The three most commonly used distillation methods are true boiling point distillation, American Society of Testing and Materials (ATSM) Distillation, and Equilibrium Flash Vaporization. Each has its own benefits and drawbacks, but for the most part, the degree of separation between distillation fractions greatly decreases with the order of methods I just mentioned. True Boiling Point distillation consists of at least 100 theoretical plates and boasts a high reflux ratio of 100, making this method great for characterizing crude oils and constituting a significant component of crude. When processing binary mixed crudes, the temperature remains constant until the higher percentage compound is evaporated. Contrary to TBP distillation, ATSM distillation contains zero theoretical plates and has a reflux rate of zero. These characteristics of this method prove that it is perfect for refinery products and property calculations & correlations in distillate fractions. Finally, the least effective and most different from the other two methods, Equilibrium Flash Vaporization heats a flowing feed and separates the liquid and vapor in a flash drum, which is installed between the feed heat exchangers and the atmospheric furnace. Since EFV has the produces the lowest degree of separation, it is mostly used for data collection in finishing operations.

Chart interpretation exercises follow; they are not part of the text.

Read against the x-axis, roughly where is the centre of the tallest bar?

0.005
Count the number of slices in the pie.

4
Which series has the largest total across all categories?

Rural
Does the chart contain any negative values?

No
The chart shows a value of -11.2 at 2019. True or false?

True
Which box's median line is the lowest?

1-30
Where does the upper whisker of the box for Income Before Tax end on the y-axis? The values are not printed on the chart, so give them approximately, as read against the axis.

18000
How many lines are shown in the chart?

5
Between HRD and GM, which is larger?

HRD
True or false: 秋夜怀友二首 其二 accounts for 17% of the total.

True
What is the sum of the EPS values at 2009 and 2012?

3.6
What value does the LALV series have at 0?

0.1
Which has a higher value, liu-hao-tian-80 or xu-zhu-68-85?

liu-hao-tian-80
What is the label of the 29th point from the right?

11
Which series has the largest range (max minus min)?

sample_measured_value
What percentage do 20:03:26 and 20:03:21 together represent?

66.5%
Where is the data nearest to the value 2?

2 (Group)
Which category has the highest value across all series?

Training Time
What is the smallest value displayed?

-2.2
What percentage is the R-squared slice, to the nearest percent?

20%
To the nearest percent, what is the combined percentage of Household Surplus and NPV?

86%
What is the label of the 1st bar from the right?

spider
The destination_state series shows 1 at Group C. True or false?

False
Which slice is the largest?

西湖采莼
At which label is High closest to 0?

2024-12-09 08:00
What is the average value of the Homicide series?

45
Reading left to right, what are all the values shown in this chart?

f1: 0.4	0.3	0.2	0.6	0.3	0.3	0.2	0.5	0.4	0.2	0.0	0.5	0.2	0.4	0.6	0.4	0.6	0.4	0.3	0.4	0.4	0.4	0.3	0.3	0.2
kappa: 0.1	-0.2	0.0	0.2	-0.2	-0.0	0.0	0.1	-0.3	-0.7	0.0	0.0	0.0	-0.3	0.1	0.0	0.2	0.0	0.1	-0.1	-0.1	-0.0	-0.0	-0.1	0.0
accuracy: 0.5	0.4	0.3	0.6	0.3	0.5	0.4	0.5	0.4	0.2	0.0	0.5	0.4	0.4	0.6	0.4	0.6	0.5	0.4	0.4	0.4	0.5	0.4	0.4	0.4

Vacuum Distillation Unit management

Increasing the furnace outlet temperature further in the atmospheric distillation unit in order to process the heavier fractions of crude oil would result in the breaking of chemical bonds (thermal cracking) causing loss of product and equipment problems due to coking. Since boiling point decreases with a lowered pressure, transferring the heavy crudes to a vacuum distillation tower allows the refinery to separate these at lower temperatures, thereby reducing the amount of energy invested into the process. Pressures in the vacuum tower range from 25mmHg – 40mmHg, but can be lowered to 10mmHg by the addition of steam into the furnace. It is ideal for the difference in pressures at the top and bottom of the tower to be at a minimum so special packing materials are used instead of trays to improve fractionation. With all this change in pressure, it is also important to keep check on the exact temperatures being used. The Watson Characterization Factor (Kw) is used to estimate the upper temperature limit. Graphing Kw versus Temperature creates a band with an upper and lower line. It is necessary to stay below the top line, although if you need to be extremely careful (especially with paraffinic oils) it is best to stay below the bottom line as well.

 

Vacuum Distillation and the Utility of Watson Characterization

Vacuum distillation is necessary to separate the heavier components of crude. This is due to the temperature limit imposed in order to avoid cracking of hydrocarbons, an desirable precursor to accumulation of carbonaceous solids (coking) in the distillation column. The Vacuum Distillation Unit receives the residue of the Atmospheric Distillation Unit and operates between 10 to 30 mmHg. The presence of a vacuum essentially lowers the vapor pressure of the atmospheric residue, allowing fractional distillation of heavy distillates while still preventing cracking. The Watson Characterization Factor provides an upper temperature limit for vacuum distillation, but actual temperatures used are typically lower in order to avoid uncertainties and risks of coking. Higher values of the Watson Characterization Factor require lower temperatures and lower values of the characterization factor allow for higher temperatures. This is due to the nature of the hydrocarbons associated with the Watson Characterization Factor – values less that 10 indicate a highly aromatic composition, high stability, and a lower tendency to crack; values between 10 to 11 indicate a napthenic crude with moderate stability and moderate tendency to crack; and values ranging from 11 to 12.9 indicate a more paraffinic composition, which is relatively easier to crack and has the lowest stability among the three.